## Work required:
In the entries below, swap each "chart" for "graph" and write out the text again with everything else unchanged, omitting the pictures.

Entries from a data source
• • • •

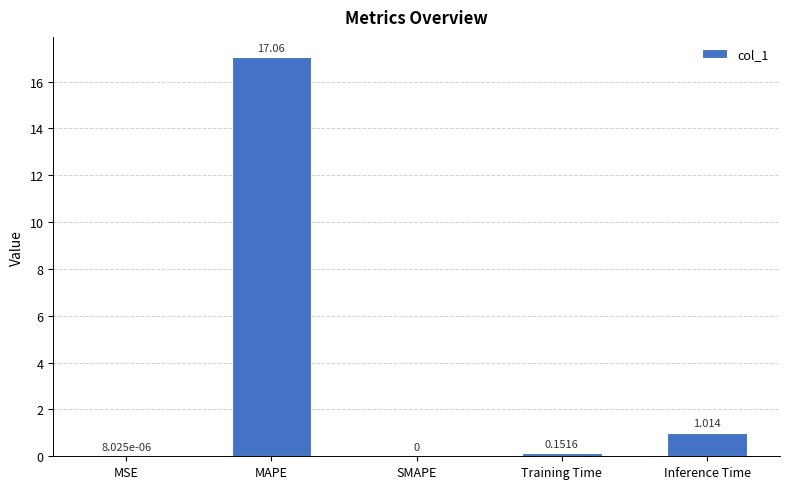

How many positive values are there?

4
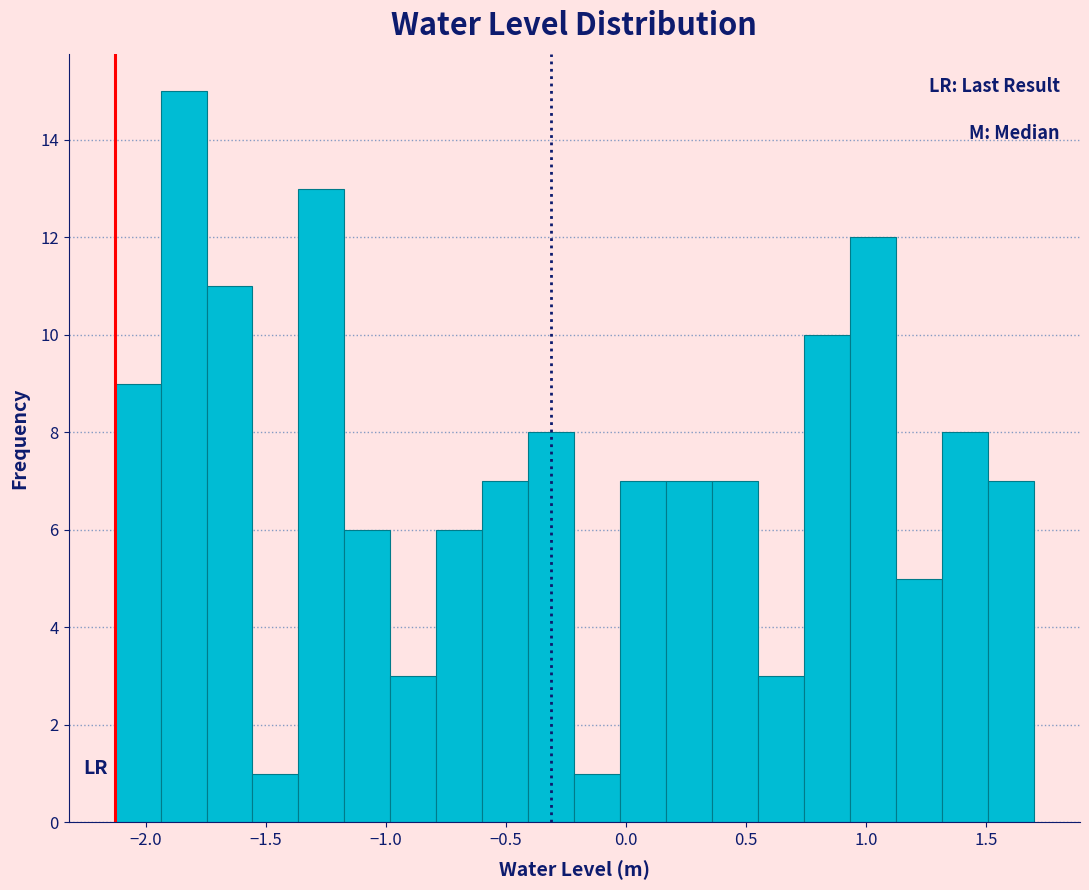

Around what value on the x-axis is the tallest bar? Give the approximate position of its centre, as read against the axis.

-1.85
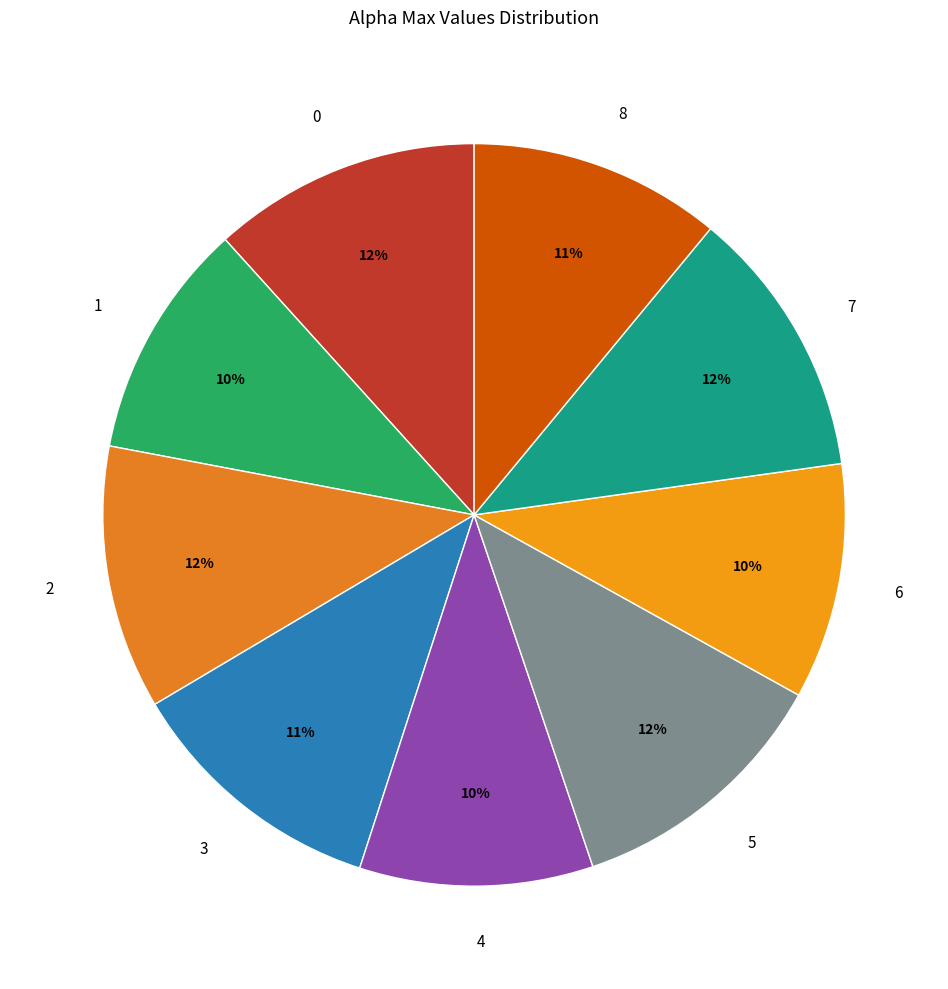

How many segments does this pie chart have?

9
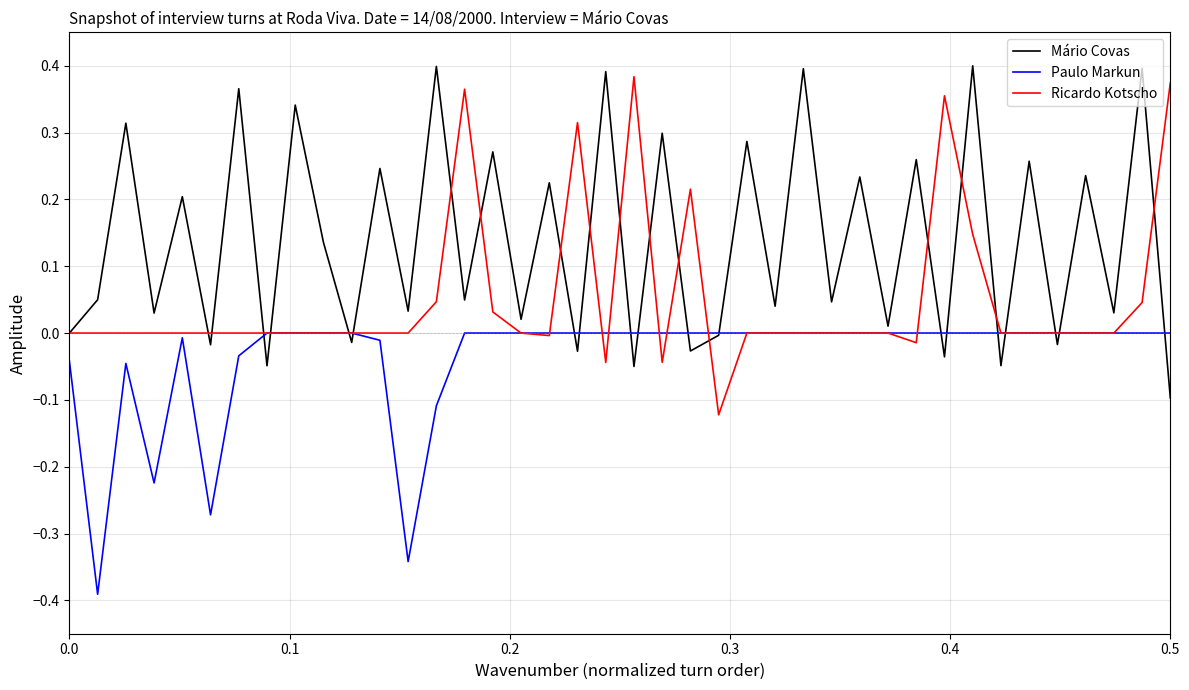

Does the chart have visible grid lines?

Yes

• • • •

## Task output:
How many positive values are there?

4

Around what value on the x-axis is the tallest bar? Give the approximate position of its centre, as read against the axis.

-1.85

How many segments does this pie graph have?

9

Does the graph have visible grid lines?

Yes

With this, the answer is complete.